* Document segment:
# Romanian rescue worrying behaviour.



## BatMann722 (Jan 10, 2022)

Over the weekend we adopted/rescued our new dog. His background 6-7 months old and was originally a Romaninan street dog. He has been living in a charity kennels for last month.

Initially everything was fine and they seem settled/no early aggression or worrying behaviour. However yesterday afternoon he started to display this behaviour of snapping at our older original dog (6 years old). It only seems to occur around the sofa and when we are giving attention to our older dog. Even if we are giving attention to the new one and the older one goes to the other person in the room. He will occasionally get up and follow just to snap a bit at the older one. Our older dog is very placid and doesnt snap back/tell the younger one off. He just walks away into the corner and lies down.

He doesn't do this when feeding. Even when you give them both attention at the same time in the kitchen (where they sleep) he doesn't bother our original dog at all.

Does anyone have any suggestions of how this behaviour could be changed/helped? To teach our new one that this isn't ok.


----------



## Khecha Wacipi (Oct 10, 2021)

* Directive:
Carry on the forum thread about the rescued street dog snapping at the older dog from the point where it stops. The data isn't needed for this.

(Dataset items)

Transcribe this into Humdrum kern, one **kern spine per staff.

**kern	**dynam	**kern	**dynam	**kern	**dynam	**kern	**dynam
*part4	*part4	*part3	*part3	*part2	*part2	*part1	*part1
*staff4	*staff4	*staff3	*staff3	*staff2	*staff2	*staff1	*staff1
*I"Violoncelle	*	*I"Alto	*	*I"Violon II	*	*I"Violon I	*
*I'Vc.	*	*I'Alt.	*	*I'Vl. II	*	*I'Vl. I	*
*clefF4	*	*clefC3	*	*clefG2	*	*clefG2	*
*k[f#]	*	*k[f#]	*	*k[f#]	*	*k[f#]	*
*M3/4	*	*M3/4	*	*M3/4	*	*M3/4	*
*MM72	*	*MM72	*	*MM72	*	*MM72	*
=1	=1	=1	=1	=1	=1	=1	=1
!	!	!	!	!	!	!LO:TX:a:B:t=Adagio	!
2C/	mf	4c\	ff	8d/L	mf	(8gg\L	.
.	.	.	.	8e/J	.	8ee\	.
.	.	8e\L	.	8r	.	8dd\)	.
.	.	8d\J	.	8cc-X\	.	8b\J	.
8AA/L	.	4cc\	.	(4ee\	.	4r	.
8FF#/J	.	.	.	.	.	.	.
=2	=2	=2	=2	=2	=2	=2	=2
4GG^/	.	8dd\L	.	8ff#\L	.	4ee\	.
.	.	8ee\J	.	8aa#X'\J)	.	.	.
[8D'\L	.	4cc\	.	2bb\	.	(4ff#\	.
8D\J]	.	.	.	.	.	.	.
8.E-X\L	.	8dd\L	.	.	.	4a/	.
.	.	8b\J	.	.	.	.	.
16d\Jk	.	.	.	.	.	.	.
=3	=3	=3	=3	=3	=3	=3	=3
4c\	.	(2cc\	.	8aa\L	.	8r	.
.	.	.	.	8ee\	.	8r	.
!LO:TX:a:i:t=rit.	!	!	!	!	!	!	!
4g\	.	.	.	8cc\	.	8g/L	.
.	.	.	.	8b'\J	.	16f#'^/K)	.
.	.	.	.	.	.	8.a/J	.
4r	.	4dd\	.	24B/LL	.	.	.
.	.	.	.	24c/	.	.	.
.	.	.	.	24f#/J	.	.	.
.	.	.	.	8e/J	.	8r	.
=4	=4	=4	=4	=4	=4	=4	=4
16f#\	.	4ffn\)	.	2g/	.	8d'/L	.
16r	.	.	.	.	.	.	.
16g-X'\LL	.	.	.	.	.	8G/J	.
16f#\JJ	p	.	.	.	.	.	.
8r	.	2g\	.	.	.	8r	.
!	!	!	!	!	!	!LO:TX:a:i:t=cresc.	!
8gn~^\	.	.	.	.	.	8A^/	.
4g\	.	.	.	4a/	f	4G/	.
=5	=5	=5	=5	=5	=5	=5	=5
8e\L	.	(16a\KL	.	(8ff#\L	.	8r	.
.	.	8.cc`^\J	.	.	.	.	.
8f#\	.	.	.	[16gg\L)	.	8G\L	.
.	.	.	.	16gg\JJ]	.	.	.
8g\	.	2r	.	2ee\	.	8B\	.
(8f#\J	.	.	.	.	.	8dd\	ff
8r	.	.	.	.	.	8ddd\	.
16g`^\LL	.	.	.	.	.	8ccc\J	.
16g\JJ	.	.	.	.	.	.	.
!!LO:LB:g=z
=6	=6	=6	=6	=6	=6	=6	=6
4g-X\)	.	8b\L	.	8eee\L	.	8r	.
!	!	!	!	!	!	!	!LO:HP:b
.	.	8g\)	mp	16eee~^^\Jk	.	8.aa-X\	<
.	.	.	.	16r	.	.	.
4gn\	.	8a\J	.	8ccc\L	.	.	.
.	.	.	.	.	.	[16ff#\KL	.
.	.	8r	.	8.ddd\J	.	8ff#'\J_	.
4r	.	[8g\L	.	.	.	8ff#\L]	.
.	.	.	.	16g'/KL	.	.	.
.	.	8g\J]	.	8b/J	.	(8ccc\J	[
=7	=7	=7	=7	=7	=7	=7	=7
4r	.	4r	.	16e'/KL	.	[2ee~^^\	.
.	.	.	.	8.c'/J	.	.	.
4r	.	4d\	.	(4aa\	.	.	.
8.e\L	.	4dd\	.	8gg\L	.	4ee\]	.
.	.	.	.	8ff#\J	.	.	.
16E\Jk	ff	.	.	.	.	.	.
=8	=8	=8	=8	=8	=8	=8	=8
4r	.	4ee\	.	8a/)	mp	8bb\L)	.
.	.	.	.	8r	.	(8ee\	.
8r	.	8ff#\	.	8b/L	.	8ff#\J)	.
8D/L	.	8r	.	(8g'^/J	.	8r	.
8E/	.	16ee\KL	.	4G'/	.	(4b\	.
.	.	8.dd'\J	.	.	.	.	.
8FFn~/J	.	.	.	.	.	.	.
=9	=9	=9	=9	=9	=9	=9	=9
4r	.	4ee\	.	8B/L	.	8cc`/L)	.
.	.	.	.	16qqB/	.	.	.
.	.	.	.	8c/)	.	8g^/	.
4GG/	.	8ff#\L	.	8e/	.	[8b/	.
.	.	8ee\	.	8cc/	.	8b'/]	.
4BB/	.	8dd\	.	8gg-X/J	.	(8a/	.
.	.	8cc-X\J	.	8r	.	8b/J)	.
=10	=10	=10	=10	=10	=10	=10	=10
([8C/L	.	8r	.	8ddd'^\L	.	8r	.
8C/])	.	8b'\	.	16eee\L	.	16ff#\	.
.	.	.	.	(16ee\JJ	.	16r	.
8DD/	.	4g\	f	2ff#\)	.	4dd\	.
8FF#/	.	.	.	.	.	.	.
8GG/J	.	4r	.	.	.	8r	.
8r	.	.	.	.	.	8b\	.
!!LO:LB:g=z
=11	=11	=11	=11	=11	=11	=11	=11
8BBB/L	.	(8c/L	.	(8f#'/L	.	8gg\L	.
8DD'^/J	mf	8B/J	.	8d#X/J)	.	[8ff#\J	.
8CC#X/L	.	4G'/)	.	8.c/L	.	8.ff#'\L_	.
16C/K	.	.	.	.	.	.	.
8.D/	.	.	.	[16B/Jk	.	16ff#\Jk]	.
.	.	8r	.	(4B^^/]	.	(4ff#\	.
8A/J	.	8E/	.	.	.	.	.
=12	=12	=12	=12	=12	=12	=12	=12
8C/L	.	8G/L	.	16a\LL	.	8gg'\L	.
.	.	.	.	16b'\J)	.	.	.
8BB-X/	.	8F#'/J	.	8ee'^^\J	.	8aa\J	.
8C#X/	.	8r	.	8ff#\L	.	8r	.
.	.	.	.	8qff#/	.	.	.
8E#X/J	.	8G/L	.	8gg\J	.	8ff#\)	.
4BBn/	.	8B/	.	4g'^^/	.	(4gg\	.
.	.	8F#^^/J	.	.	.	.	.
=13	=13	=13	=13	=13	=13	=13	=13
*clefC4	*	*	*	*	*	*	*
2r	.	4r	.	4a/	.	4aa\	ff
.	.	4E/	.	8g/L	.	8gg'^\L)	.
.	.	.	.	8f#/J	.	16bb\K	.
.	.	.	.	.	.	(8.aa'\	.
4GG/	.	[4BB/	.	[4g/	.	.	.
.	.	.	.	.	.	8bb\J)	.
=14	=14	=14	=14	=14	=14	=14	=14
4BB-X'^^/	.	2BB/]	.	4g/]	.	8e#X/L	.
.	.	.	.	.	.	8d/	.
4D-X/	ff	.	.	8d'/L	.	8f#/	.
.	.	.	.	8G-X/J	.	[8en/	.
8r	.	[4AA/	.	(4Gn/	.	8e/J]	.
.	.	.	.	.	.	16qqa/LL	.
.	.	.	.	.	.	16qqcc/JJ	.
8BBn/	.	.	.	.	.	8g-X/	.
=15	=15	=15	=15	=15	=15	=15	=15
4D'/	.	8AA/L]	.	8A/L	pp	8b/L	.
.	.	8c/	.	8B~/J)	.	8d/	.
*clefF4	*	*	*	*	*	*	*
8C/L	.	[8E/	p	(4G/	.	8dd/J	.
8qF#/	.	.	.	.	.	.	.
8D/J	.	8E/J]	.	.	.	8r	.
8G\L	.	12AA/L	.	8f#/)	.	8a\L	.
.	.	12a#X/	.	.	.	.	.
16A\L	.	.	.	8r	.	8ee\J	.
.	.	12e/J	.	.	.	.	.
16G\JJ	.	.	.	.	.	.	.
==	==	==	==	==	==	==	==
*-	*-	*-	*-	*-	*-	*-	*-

* Expected output:
This dog is very, very new to your home. He has no idea why he is there, doesn't know or understand where he is exactly and has no idea if this is temporary or not. He is probably anxious. He needs a lot of time, space, and patience.

You need to keep the dogs separated unless you are there with them. Keep one or both on a leash when they are together, and do not ever encourage interaction between them. Just allow them to be in the same place, but not close enough to each other to set off any kind of reaction. It will help if there are two people and you can give both dogs treats when they are in the same room and being quiet. Make sure all times they are in the same room and quiet and calm and positively reinforced with treats and calm upbeat praise. 

this will take time and a lot of patience on your part. Don't correct the new dog or your old dog for any behavior they show towards each other, as that will teach the dog to have a negative reaction to the other dog. If one or the other looks anxious or unsure (ears back, turning face away, licking lips, etc.) or starts to growl then take one of them out of the room. You need to create an atmosphere where your new dog can relax, and that may be hindered by his not knowing where he fits into the household when the other dog is there, and feeling he needs to assert boundaries.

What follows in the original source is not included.